It’s been really difficult writing
this entry about my-self. I’ve been
thinking about how I would even start writing about my weight loss journey
because it’s not been an easy one. So I’ll start from the beginning. When I was
a kid I never had issues with being overweight I was always a skinny little
girl and I stayed like that all through grammar, middle, and even high school.
I never had to worry about looking great in my clothes or having to deal with
mean kids in school making fun of me cause of my weight. When high school ended
I started dating Ron and that’s pretty much when the weight gain started. I
would never blame him for it but then you are young and fall in love the pounds
start adding on. All we both wanted to do was hang out with each other, eat
pizza and junk food all the time. There was no eating healthy or being active.
Slowly through the years I started
getting heavier and heavier. Size 10 went to a 13, then 13 went to a 18. We
were both out of control with our eating. When we both moved in together it was
a sitting on the couch watching T.V. or playing computer games and eating junk
all day every day. Was it awesome, sure it was! Did I like the way I looked?

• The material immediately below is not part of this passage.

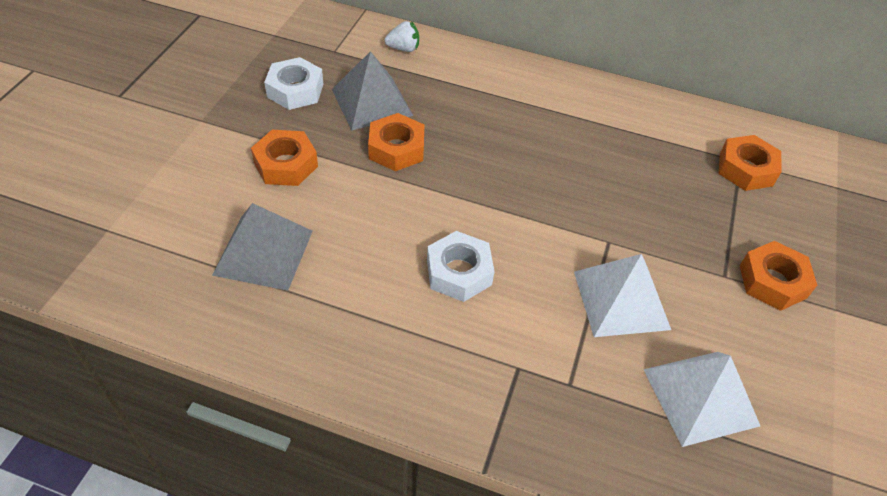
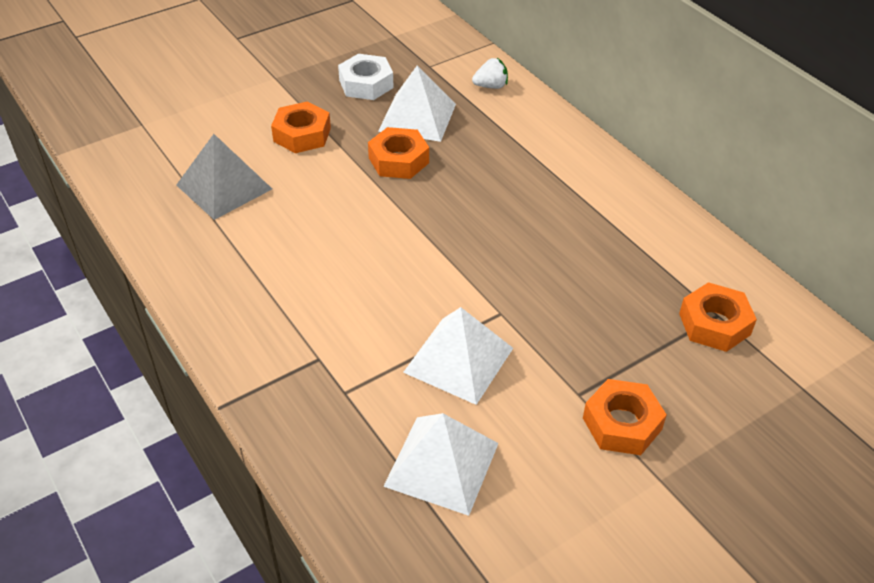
camera: 40 degrees right, 5 degrees down
(371, 102) = (417, 117): grey pyramid -> white pyramid
(403, 48) = (491, 86): white strawberry -> white strawberry turned 45 degrees counterclockwise
(459, 272) = (348, 271): white nut -> none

No. It felt like I was wearing a heavy suit. I did not look like my-self or feel like
my-self. Nothing fit and going to the stores and trying on clothes was the
worst. I would try on jeans and just cry
in the dressing room. I would storm out with tears in my eyes pissed off at
my-self. When Ron and I planned to get
married we both jumped on the “getting fit for the wedding” bandwagon. We
joined a gym and both got personal trainers. I hated it, I tried and failed. I
did not lose a size or a pound. It was so hard to focus on planning a wedding
and working out/eating right. I put the blame on my-self because I did not have
the willingness to change my life.
We got married on Nov 7th
2009. It was a beautiful wedding, but Ron and I were at our heaviest. I look at
those photos today and think “oh my god”. As time went on I continued to do
nothing about my weight. I went into a depression where I would just stay in
bed and cry. Cry about how I hated myself. How I hated the way I looked, that I
was “fat” and how could Ron love and want to be with me? How could he think I
was attractive now when he knew how I used to look? I could not even look in
the mirror, I hated my body, hated everything I became. This was not me. I knew
I had to do something because my weight was just getting out of control and I
really wanted to be happy again.
During the end of 2010 I decided to
finally make a serious decision about doing a total life change. I went back to
the gym and started eating healthy. It was extremely hard! There was nothing
easy about getting your ass to the gym and to top it off eating healthy! Oh my
god! But it was working 10 pound lost then 20 and so on. During the summer of 2011, I started to add
running into my routine. One of the best things I’ve ever done. That winter I
signed up for my first 5k. I ran and completed the Santa Hustle. In January I
completed the 5k Polar Dash in snowy cold Chicago! In May of 2012 I completed
my first obstacle mud race called the Spartan Sprint.
My start weight was 190 lbs I’m
currently at 143. My jeans were an 18 now I’m a 10. All shirts went from a
large/extra large to a size medium. Everyone from my family, friends and
co-workers complement me on a daily basis. What a feeling it is!! Even going
and trying on clothes is a breeze. I can go into a clothing store find my size
and it fits and I look and feel great!
I really have no goal weight; I would make
mini goals and work to complete them. I’m still going, pushing myself every
day. This is probably the hardest thing
I’ve ever done in my life, and it’s not easy. There is no magic pill or fad
diet I was on. It’s pretty amazing what you can accomplish when you have the
dedication and will power. Thank you for reading!